In ten seasons with the Silver and Black, Stabler amassed nearly 20,000 yards through the air. He threw for 150 touchdowns over that span, and had a QB rating of 80.2.

When Oakland released him following the 1979 season, Stabler went on to play three seasons in New Orleans and another two years in Houston, capping off his fifteen season NFL career with 27,938 yards passing, 194 touchdowns, and a 75.3 QB rating in an era where passing was almost an afterthought in favor of a strong, powerful running game.

Stabler had that Raider look and attitude about him. He was gruff, unpolished, unfiltered, and when he was on the field, he wanted nothing more than to rip your heart out of your chest and show it to you while it was still beating. He had a lust for life and always seemed to be having fun on the field.

Stabler came to symbolize those 1970’s Raider squads. He was tough. Gritty. Determined to impose his will. Stabler was a rogue in the best sense of the word, and he had a free, rebellious spirit. He was unorthodox, and his style of play wasn’t pretty, but he would find a way to beat you.

He was, in a word, unique. If we were permitted a second, it would be special.

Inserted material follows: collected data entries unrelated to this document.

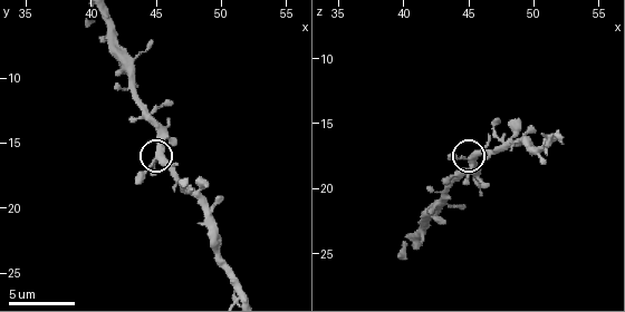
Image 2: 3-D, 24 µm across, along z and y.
inspect(3d, 6 µm, (45.2, 16.0, 17.8))
zoom in

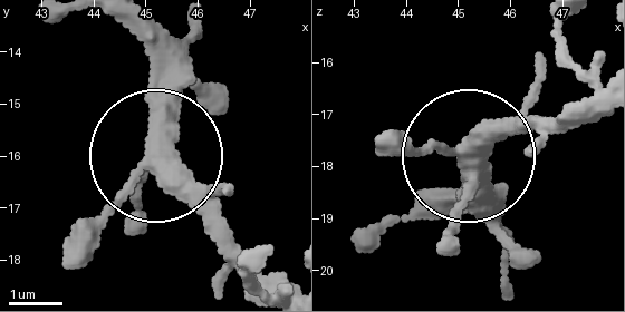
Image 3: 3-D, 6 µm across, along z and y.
accept()
runs along (178, 149), (160, 154), (169, 175), (270, 278) in image 3; continuous, no second neuron

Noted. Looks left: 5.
inspect(3d, 16 µm, (57.0, 38.0, 15.0))
looks like a crossing

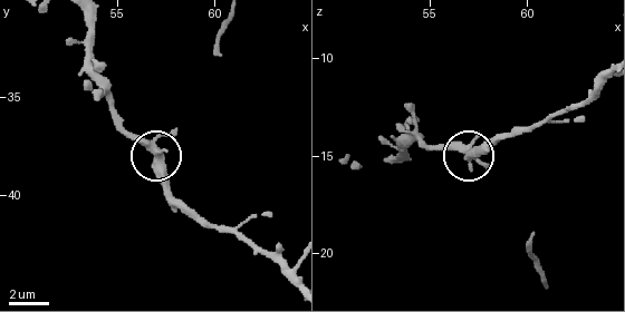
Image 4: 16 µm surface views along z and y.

The fact that Stabler, whose career numbers are on par with Super Bowl winning QB Terry Bradshaw, as well as some of his other contemporaries, the question must be asked – why in the world is Stabler not in the Hall of Fame?

Induction into the Hall was something that Stabler deserved to experience while he was alive. That he’s not enshrined in Canton is a crime. Now, we can only hope that somehow, some way, he gets into the Hall where he belongs. Albeit posthumously. It’s an honor he should have been afforded long ago.

It is a tremendously sad day among the Raider Nation as we mourn the passing of an icon. A legend. And one of the greatest quarterbacks in franchise history. He was a good man whose story will continue to inspire people around the world.

RIP Snake. Thank you for the memories. Your presence in and around the team and organization will be missed.